━━━ SOURCE DOCUMENT
C# Bindings v4.0.0¶
.NET bindings for Kreuzberg document extraction via P/Invoke to the native Rust library. All extraction, configuration, and plugin APIs are exposed through the static KreuzbergClient class.
For cross-language extraction concepts, see Extraction Basics. For configuration options, see Configuration Guide.
Installation¶
Requires .NET 10.0+ on Windows, macOS, or Linux.
For OCR support, install Tesseract separately:
Quick Start¶
Extract a File¶
using Kreuzberg;
var result = KreuzbergClient.ExtractFileSync("document.pdf", new ExtractionConfig());
Console.WriteLine(result.Content);
Console.WriteLine($"Tables: {result.Tables.Count}");
Console.WriteLine($"Metadata: {result.Metadata.FormatType}");
Async Extraction¶
using Kreuzberg;
var result = await KreuzbergClient.ExtractFileAsync("document.pdf");
Console.WriteLine(result.Content);
Console.WriteLine(result.MimeType);
Extract from Bytes¶
When you already have file contents in memory, pass the byte array with its MIME type:
using Kreuzberg;
var data = await File.ReadAllBytesAsync("document.pdf");
var result = KreuzbergClient.ExtractBytesSync(data, "application/pdf");
Console.WriteLine(result.Content);
Console.WriteLine(result.MimeType);
Batch Processing¶
Process multiple files in a single call with automatic parallelization:
using Kreuzberg;
var files = new[] { "doc1.pdf", "doc2.docx", "doc3.pptx" };
var results = KreuzbergClient.BatchExtractFilesSync(files, new ExtractionConfig());
foreach (var result in results)
{
Console.WriteLine($"Content length: {result.Content.Length}");
}
Configuration¶
Pass an ExtractionConfig to any extraction method. All fields are optional — defaults work for most cases.
Basic Configuration¶
using Kreuzberg;
var config = new ExtractionConfig
{
UseCache = true,
EnableQualityProcessing = true
};
var result = await KreuzbergClient.ExtractFileAsync("document.pdf", config);
Console.WriteLine(result.Content);
OCR Configuration¶
using Kreuzberg;
var config = new ExtractionConfig
{
Ocr = new OcrConfig
{
Backend = "tesseract",
Language = "eng+fra",
TesseractConfig = new TesseractConfig { Psm = 3 }
}
};
var result = await KreuzbergClient.ExtractFileAsync("document.pdf", config);
Console.WriteLine(result.Content);
For fine-grained Tesseract tuning (PSM modes, confidence thresholds, table detection):
using Kreuzberg;
var config = new ExtractionConfig
{
Ocr = new OcrConfig
{
Language = "eng+fra+deu",
TesseractConfig = new TesseractConfig
{
Psm = 6,
Oem = 1,
MinConfidence = 0.8m,
EnableTableDetection = true
}
}
};
var result = await KreuzbergClient.ExtractFileAsync("document.pdf", config);
Console.WriteLine($"Content: {result.Content[..Math.Min(100, result.Content.Length)]}");
See OCR Guide for backend options and language setup.
━━━━━━
- _ABOUT THIS TASK_
Answer these questions from the C# bindings page:
(a) Through which static class are all extraction, configuration, and plugin APIs exposed?
(b) What version of .NET is required?
(c) What value is MinConfidence set to in the fine-grained Tesseract tuning example?
These records have nothing to do with the C# bindings page.
━━━ STUDY MATERIAL
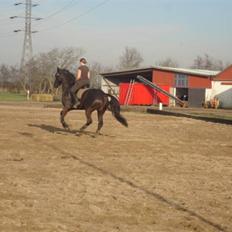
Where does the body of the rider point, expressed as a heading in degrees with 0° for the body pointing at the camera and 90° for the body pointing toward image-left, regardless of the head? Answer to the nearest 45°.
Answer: approximately 135°
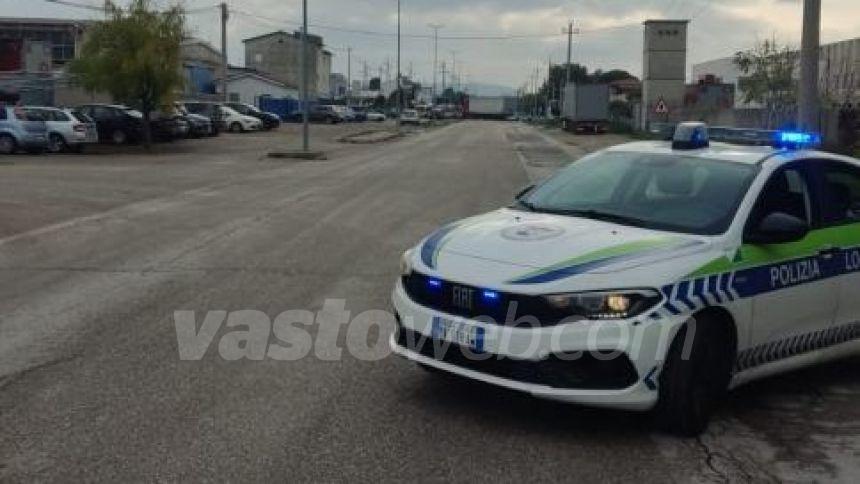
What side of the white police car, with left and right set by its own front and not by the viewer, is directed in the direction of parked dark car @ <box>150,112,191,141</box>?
right

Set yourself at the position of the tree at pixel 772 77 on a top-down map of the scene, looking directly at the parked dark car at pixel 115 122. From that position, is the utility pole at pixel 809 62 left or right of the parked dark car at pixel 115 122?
left

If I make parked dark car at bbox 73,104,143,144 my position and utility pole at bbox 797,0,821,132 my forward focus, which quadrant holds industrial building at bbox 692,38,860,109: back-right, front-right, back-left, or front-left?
front-left

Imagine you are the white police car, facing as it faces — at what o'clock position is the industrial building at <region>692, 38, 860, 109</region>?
The industrial building is roughly at 5 o'clock from the white police car.

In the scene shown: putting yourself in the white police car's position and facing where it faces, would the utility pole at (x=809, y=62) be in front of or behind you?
behind

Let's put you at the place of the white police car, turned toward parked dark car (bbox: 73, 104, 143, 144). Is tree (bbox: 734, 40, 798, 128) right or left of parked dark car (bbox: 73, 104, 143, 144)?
right

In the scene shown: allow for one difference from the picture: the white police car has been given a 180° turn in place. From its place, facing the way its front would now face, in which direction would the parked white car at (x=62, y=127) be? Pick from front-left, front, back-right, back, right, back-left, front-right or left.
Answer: left

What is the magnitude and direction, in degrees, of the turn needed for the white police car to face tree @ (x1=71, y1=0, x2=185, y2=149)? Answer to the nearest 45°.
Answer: approximately 90° to its right

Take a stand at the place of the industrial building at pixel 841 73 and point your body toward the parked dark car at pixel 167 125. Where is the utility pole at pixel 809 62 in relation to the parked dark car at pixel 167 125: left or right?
left

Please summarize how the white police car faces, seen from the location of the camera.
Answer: facing the viewer and to the left of the viewer

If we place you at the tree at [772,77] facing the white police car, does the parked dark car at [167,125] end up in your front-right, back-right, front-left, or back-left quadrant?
front-right

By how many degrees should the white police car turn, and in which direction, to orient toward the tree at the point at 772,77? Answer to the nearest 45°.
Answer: approximately 135° to its right
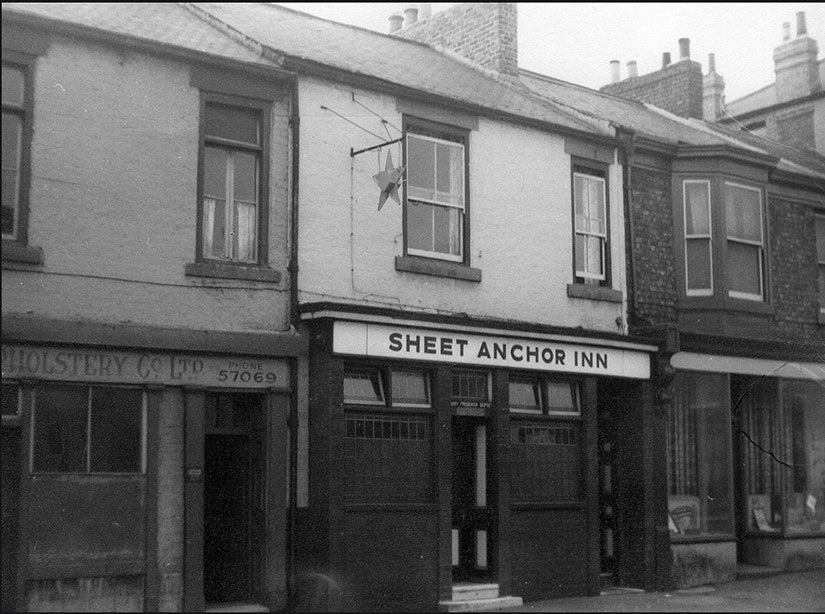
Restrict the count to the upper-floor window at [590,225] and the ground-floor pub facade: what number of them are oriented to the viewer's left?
━━━━━━
- _YOUR SOLUTION_
(a) KreuzbergClient
(b) .NET 10.0 or later
(c) 0.8m